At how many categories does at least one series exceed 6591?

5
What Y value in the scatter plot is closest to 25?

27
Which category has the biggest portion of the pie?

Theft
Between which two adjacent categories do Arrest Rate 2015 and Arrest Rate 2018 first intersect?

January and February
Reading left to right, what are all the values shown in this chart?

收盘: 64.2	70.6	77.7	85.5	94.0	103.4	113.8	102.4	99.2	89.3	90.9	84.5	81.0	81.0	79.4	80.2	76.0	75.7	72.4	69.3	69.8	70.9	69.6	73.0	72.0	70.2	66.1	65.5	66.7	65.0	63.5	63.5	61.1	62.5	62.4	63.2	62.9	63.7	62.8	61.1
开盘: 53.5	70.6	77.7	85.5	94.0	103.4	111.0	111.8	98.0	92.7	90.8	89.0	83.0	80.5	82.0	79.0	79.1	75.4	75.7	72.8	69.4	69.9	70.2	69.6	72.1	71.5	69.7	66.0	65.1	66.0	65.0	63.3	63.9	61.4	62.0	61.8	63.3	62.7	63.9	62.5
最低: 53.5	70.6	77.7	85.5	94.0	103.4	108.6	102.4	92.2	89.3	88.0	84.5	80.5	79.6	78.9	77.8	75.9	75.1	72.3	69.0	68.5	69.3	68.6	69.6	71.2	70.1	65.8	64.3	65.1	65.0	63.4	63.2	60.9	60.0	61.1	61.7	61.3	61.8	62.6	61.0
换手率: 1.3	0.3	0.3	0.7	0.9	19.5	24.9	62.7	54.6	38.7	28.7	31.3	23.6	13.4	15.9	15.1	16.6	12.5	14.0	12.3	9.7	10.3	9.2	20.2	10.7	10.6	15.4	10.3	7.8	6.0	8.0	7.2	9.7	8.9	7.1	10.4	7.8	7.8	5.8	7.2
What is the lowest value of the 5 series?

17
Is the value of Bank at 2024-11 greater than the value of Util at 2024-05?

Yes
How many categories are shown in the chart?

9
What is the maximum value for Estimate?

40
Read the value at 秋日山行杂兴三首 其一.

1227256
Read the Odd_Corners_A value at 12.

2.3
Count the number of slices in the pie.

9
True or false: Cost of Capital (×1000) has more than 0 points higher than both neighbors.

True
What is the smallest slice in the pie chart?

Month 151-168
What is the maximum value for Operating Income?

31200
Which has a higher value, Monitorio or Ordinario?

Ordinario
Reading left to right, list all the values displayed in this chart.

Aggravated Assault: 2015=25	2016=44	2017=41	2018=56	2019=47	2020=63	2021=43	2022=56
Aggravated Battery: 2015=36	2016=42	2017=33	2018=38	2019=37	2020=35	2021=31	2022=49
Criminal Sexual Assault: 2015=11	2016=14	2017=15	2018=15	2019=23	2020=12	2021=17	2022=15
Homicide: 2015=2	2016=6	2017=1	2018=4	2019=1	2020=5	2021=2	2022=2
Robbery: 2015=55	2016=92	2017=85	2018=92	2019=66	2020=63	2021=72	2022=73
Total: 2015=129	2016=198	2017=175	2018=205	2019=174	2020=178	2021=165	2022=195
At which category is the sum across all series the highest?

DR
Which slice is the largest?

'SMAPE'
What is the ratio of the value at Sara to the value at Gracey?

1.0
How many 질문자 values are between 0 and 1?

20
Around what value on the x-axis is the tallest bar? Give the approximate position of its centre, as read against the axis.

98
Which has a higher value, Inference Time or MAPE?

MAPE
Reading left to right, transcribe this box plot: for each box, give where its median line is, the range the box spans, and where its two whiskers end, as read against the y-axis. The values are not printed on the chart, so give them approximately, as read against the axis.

┄┄┄┄┄┄┄┄┄┄

### EXERCISE DESCRIPTION
Reproduce word for word the lines of the rows, starting at the line that contains "Month 151-168" and ending at the final line of the rows.

### TASK RESULT
Month 151-168
What is the maximum value for Operating Income?

31200
Which has a higher value, Monitorio or Ordinario?

Ordinario
Reading left to right, list all the values displayed in this chart.

Aggravated Assault: 2015=25	2016=44	2017=41	2018=56	2019=47	2020=63	2021=43	2022=56
Aggravated Battery: 2015=36	2016=42	2017=33	2018=38	2019=37	2020=35	2021=31	2022=49
Criminal Sexual Assault: 2015=11	2016=14	2017=15	2018=15	2019=23	2020=12	2021=17	2022=15
Homicide: 2015=2	2016=6	2017=1	2018=4	2019=1	2020=5	2021=2	2022=2
Robbery: 2015=55	2016=92	2017=85	2018=92	2019=66	2020=63	2021=72	2022=73
Total: 2015=129	2016=198	2017=175	2018=205	2019=174	2020=178	2021=165	2022=195
At which category is the sum across all series the highest?

DR
Which slice is the largest?

'SMAPE'
What is the ratio of the value at Sara to the value at Gracey?

1.0
How many 질문자 values are between 0 and 1?

20
Around what value on the x-axis is the tallest bar? Give the approximate position of its centre, as read against the axis.

98
Which has a higher value, Inference Time or MAPE?

MAPE
Reading left to right, transcribe this box plot: for each box, give where its median line is, the range the box spans, and where its two whiskers end, as read against the y-axis. The values are not printed on the chart, so give them approximately, as read against the axis.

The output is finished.